Dersim’de neler yapılır? Dersim aslında bir derya, kullanabilen için öyle. Gelecek yılların en önemli kaynağı su olacaktır, bu Dünya ekonomistleri, stratejistler, jeoloklar, kullanılabilir kaynak uzmanları ve siyaset bilimcilerin öngörüsü. Sanırım su açısından Dersim en önemli kaynaklardan biridir. Toroslarda bir gram kaynak su bulunamazken, Dersim’de üç bin metrede göller ve dereler bulma şansınız var.
Tarımla geç tanışan dersim’in toprağı yorgun ve bitap değil, tam aksine vahşi bir at gibi. Kimyasal gübre, tarım ilaçları gibi zararlı maddeler henüz bu toprağa ulaşmadı, organik tarımın yapılabileceği en mükemmel arazi. Yine Ziraat Mühendisleri ile yaptığım konuşmalarda, fındık, ceviz, üzüm, kiraz, elma ve yabani meyveler için ideal bir ortam mevcut. Yine organik hayvancılık, süt ürünleri için muhteşem bir alan ve muhteşem otlaklara sahip nadide yerlerden biri, o nedenledirki hayvancılıkla uğraşan kabilelerin gözü sürekli Dersimde’dir. Organik bal için, bulunmaz ortam. Vahşi doğa, yaban hayvanları ve turizm açısından ideal bir bölge. Kış ve yaz sporları için büyük yatırımlara ihtiyaç duyulmayacak doğal ortamlar mevcut. İnanç (felsefe) turizmi için, oldukça zengin bir bölge.(Buyere, Xaskare, Sümbüle, Munzur, Duzgi, QaloSpey, YenuyePil, ÇewresOspore vs vs vs) Halka bu anlamda önderlik yapılınabilir bu rehberlikler ve yardımcı kaynaklarla halkın refah seviyesi yükseltilebilinir.
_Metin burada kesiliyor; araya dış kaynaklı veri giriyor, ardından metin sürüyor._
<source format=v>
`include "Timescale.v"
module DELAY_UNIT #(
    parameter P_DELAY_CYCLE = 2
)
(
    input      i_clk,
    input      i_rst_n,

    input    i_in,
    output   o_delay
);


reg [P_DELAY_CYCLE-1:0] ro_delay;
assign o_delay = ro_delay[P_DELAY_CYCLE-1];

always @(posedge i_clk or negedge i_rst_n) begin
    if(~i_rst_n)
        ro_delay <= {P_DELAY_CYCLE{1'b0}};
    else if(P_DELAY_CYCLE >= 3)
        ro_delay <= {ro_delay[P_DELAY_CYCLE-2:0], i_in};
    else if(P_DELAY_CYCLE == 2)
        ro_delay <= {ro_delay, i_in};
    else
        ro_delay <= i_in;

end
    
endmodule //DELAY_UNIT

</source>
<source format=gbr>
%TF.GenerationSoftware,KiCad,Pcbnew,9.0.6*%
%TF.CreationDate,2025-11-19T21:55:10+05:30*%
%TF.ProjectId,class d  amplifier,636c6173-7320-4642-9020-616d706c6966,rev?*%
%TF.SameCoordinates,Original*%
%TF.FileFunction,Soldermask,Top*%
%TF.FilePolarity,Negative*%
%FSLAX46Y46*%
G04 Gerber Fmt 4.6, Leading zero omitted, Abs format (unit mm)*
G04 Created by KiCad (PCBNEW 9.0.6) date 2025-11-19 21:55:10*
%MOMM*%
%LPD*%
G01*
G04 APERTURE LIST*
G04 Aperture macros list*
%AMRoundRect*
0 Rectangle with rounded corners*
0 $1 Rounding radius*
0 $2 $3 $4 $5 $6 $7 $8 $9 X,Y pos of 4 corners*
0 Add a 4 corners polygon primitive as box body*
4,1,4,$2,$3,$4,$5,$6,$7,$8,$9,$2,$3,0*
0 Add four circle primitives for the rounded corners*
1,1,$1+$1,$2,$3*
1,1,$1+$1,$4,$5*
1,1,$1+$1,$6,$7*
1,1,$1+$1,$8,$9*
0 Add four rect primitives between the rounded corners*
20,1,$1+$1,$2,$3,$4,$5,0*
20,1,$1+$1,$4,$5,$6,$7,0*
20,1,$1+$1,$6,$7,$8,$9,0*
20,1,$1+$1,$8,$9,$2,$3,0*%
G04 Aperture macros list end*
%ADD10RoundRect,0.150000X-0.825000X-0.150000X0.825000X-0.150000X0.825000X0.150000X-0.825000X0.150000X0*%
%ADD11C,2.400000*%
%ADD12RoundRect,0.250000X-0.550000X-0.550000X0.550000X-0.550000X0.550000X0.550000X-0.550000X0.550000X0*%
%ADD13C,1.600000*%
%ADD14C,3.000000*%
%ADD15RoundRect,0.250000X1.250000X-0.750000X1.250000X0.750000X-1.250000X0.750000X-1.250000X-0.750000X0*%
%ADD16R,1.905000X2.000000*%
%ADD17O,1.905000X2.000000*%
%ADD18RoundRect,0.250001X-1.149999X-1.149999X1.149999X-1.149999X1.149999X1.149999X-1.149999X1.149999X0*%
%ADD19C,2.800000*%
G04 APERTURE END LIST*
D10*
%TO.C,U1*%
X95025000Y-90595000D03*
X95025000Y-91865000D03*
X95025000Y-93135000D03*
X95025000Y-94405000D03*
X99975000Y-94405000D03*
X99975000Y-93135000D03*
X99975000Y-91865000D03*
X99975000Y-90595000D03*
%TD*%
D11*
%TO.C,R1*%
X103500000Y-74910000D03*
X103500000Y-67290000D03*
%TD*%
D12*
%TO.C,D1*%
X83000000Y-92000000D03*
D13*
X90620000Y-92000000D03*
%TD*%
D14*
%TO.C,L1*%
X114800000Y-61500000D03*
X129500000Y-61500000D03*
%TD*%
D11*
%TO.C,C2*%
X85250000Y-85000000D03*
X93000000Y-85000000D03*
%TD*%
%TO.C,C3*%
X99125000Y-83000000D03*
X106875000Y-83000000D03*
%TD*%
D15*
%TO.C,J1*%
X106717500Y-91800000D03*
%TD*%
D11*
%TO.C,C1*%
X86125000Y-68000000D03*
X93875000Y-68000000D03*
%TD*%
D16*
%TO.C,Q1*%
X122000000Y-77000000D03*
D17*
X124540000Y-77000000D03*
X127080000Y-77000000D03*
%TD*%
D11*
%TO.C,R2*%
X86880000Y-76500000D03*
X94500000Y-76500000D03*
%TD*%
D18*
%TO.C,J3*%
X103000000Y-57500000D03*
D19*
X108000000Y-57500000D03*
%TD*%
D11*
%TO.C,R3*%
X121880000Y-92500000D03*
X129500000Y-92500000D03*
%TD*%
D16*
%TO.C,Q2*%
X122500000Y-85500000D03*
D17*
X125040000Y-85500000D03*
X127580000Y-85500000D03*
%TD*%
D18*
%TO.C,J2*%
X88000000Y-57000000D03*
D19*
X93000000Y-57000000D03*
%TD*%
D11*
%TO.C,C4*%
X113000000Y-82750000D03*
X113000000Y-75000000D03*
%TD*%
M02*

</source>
Fakat göz ardı edilmeyecek en önemli yatırım ve getiri; kültür, sanat, eğitim ve sosyal alanda olabilir. Çünkü rüştünü ispat etmiş bir il olma özelliği taşıyor. 40-50 bin kişilik konserlerin bu düzeyde, bu olgunlukta yapılabileceği belki de tek il. Fazıl Say bile, “Dersim’de konser benim hayalim” diyorsa, yerel yönetimin Dünya’nın ayakta alkışladığı bu sanatçının sesine kulak vermesi gerekiyor. Kısa m. film, uzun metrajlı film, sinema, kitap, resim, fotoğraf, heykel, el sanatları, dokumacılık, ağaç işleri, ekolojik çeşitlilik, endemik yapı, vahşi hayat üzerine bir çok Uluslararası çalışmanın yapılacağı bir imalathane sıfatı taşıyan il.
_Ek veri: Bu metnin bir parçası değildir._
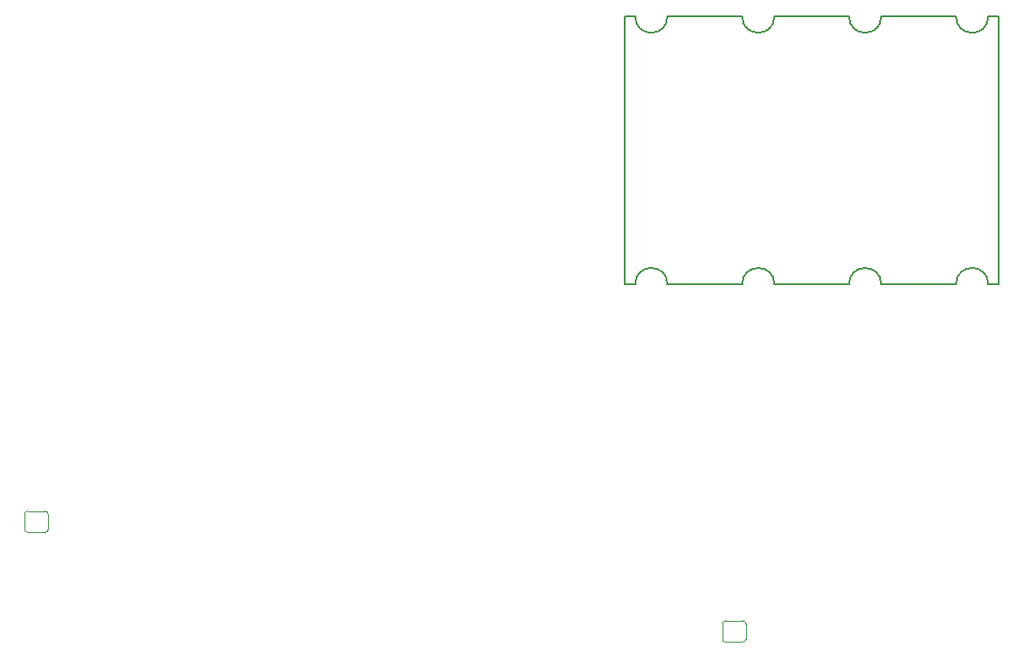
<source format=gbr>
%TF.GenerationSoftware,KiCad,Pcbnew,9.0.1+1*%
%TF.CreationDate,2025-10-02T16:11:36+00:00*%
%TF.ProjectId,TFI2CADC01,54464932-4341-4444-9330-312e6b696361,rev?*%
%TF.SameCoordinates,PX7cee6c0PY700e860*%
%TF.FileFunction,Profile,NP*%
%FSLAX46Y46*%
G04 Gerber Fmt 4.6, Leading zero omitted, Abs format (unit mm)*
G04 Created by KiCad (PCBNEW 9.0.1+1) date 2025-10-02 16:11:36*
%MOMM*%
%LPD*%
G01*
G04 APERTURE LIST*
%TA.AperFunction,Profile*%
%ADD10C,0.150000*%
%TD*%
%TA.AperFunction,Profile*%
%ADD11C,0.050000*%
%TD*%
G04 APERTURE END LIST*
D10*
X11000000Y0D02*
X4000000Y0D01*
X1000000Y0D02*
X0Y0D01*
X1000000Y0D02*
G75*
G02*
X4000000Y0I1500000J0D01*
G01*
X31000000Y0D02*
G75*
G02*
X34000000Y0I1500000J0D01*
G01*
X14000000Y25000000D02*
X21000000Y25000000D01*
X24000000Y25000000D02*
G75*
G02*
X21000000Y25000000I-1500000J0D01*
G01*
X24000000Y25000000D02*
X31000000Y25000000D01*
X21000000Y0D02*
X14000000Y0D01*
X34000000Y25000000D02*
G75*
G02*
X31000000Y25000000I-1500000J0D01*
G01*
X11000000Y0D02*
G75*
G02*
X14000000Y0I1500000J0D01*
G01*
X4000000Y25000000D02*
G75*
G02*
X1000000Y25000000I-1500000J0D01*
G01*
X35000000Y0D02*
X34000000Y0D01*
X4000000Y25000000D02*
X11000000Y25000000D01*
X0Y25000000D02*
X1000000Y25000000D01*
X0Y0D02*
X0Y25000000D01*
X31000000Y0D02*
X24000000Y0D01*
X14000000Y25000000D02*
G75*
G02*
X11000000Y25000000I-1500000J0D01*
G01*
X21000000Y0D02*
G75*
G02*
X24000000Y0I1500000J0D01*
G01*
X34000000Y25000000D02*
X35000000Y25000000D01*
X35000000Y25000000D02*
X35000000Y0D01*
D11*
%TO.C,D3*%
X9150000Y-31800000D02*
X9150000Y-33200000D01*
X9450000Y-33500000D02*
X11050000Y-33500000D01*
X11050000Y-31500000D02*
X9450000Y-31500000D01*
X11350000Y-33200000D02*
X11350000Y-31800000D01*
X9150000Y-31800000D02*
G75*
G02*
X9450000Y-31500000I300000J0D01*
G01*
X9450000Y-33500000D02*
G75*
G02*
X9150000Y-33200000I0J300000D01*
G01*
X11050000Y-31500000D02*
G75*
G02*
X11350000Y-31800000I0J-300000D01*
G01*
X11350000Y-33200000D02*
G75*
G02*
X11050000Y-33500000I-300000J0D01*
G01*
%TO.C,D1*%
X-56100000Y-21550000D02*
X-56100000Y-22950000D01*
X-55800000Y-23250000D02*
X-54200000Y-23250000D01*
X-54200000Y-21250000D02*
X-55800000Y-21250000D01*
X-53900000Y-22950000D02*
X-53900000Y-21550000D01*
X-56100000Y-21550000D02*
G75*
G02*
X-55800000Y-21250000I300000J0D01*
G01*
X-55800000Y-23250000D02*
G75*
G02*
X-56100000Y-22950000I0J300000D01*
G01*
X-54200000Y-21250000D02*
G75*
G02*
X-53900000Y-21550000I0J-300000D01*
G01*
X-53900000Y-22950000D02*
G75*
G02*
X-54200000Y-23250000I-300000J0D01*
G01*
%TD*%
M02*

</source>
Yine, İlçelerin bir kaçında sanat okulları (sanat köyleri) açılarak gençliğe; dil, kültür, felsefe, folklor, yemek, giyim, dokuma ve hatta hayvancılık ve tarımcılık üzerine eğitimler verilebilir. Spor alanı olarak kullanılabilecek tabii birçok alan mevcut. Yabani keçiler, atlar ve diğer canlılar koruma altına alınarak buradan sanatsal ve turizm anlamında kazanç sağlanabilir.
Natural bal, yabani dağ sarımsağı, endemik ilaç sanayi bitkileri, ceviz, fındık, üzüm, peynir, yağ, yabani elma, muri (armut) endüstriyel üretime katılarak halkın gelir elde etmesi sağlanabilir. Ermenilerin yüzyıl önce yaptığı, şarapçılık ve muri rakısı tekrar yaşama geçirilebilir. Fransızlar ölmüş üzüm bağları nedeniyle şu anda Türkiye’de bakir araziler aramakta ve büyük yatırımlar yapmakta, bunlar Dersim bölgesine çekilebilir.
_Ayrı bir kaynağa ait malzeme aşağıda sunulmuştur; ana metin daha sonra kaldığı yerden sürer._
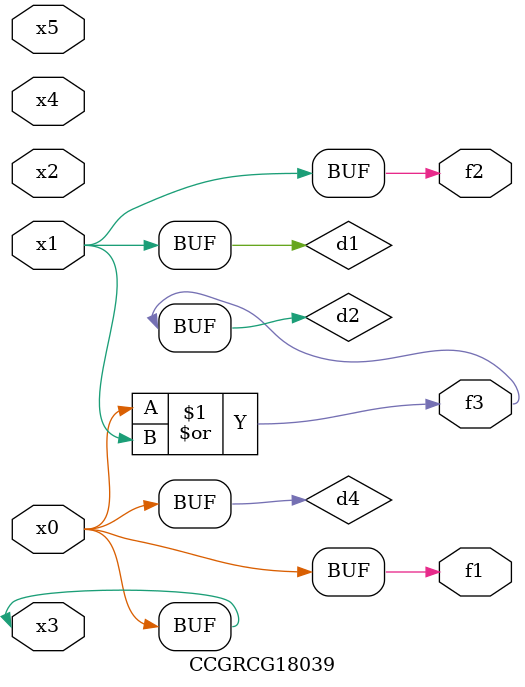
<source format=v>
module CCGRCG18039(
	input x0, x1, x2, x3, x4, x5,
	output f1, f2, f3
);

	wire d1, d2, d3, d4;

	and (d1, x1);
	or (d2, x0, x1);
	nand (d3, x0, x5);
	buf (d4, x0, x3);
	assign f1 = d4;
	assign f2 = d1;
	assign f3 = d2;
endmodule

</source>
Diyeceksiniz ki hepsi güzel hoşta, can güvenliği ne olacak? Can güvenliği olmayan bir yerde kim turizme, eğitime, yatırıma gelir? Sizde haklısınız? Bizden başka kim gidebilir ki! Biz bile kendi topraklarımıza gitmekten korkuyorsak, elin adamının gelmesini nasıl bekleriz? Vallahi haklısınız! Ama sanırım Yerel yönetimlerin en önemli görevlerinden birini unuttum? Halklar arası barışa aracı olmak, karşıtlığı, ötekileştirmeyi engellemek. Peki kendi kafasında bunu bitiremeyen biri, başkasını bu konuda nasıl ikna edebilir, nasıl inandırıcı olabilir? Kendi halkı ile kavgalı olan, kamplaşmalara yol açan bir kafa ulusal anlamda ya da bölgesel anlamda böyle bir rol üstlenebilir mi? Sanırım barışın yolu, yukarıda saydığım hizmetlerden geçiyor. Sanat, kültür, eğitim, turizm, ekonomik refah, barışın ve kaynaşmanın en inandırıcı dilidir. Bunları hangi siyasi partiden, görüşten, ırktan, cinsiyetten, inançtan, dilden olursa olsun kim başarabilirse, onun elini öpmek gerekir? Bu el öpüş, olağansütüyü başardığı için değil, zamanımızda olması gerekeni yapabilecek cesareti gösterebildiği içindir! Ne dersiniz, Dersimliler bunu hak etmiyor mu sizce, kendilerine bu kadar mı düşmanlar, bu kadar mı küsler?
malim
27/08/2012 at 19:45
Remzi bey. alaniziniz tam isabetli ve teprik ediyorum.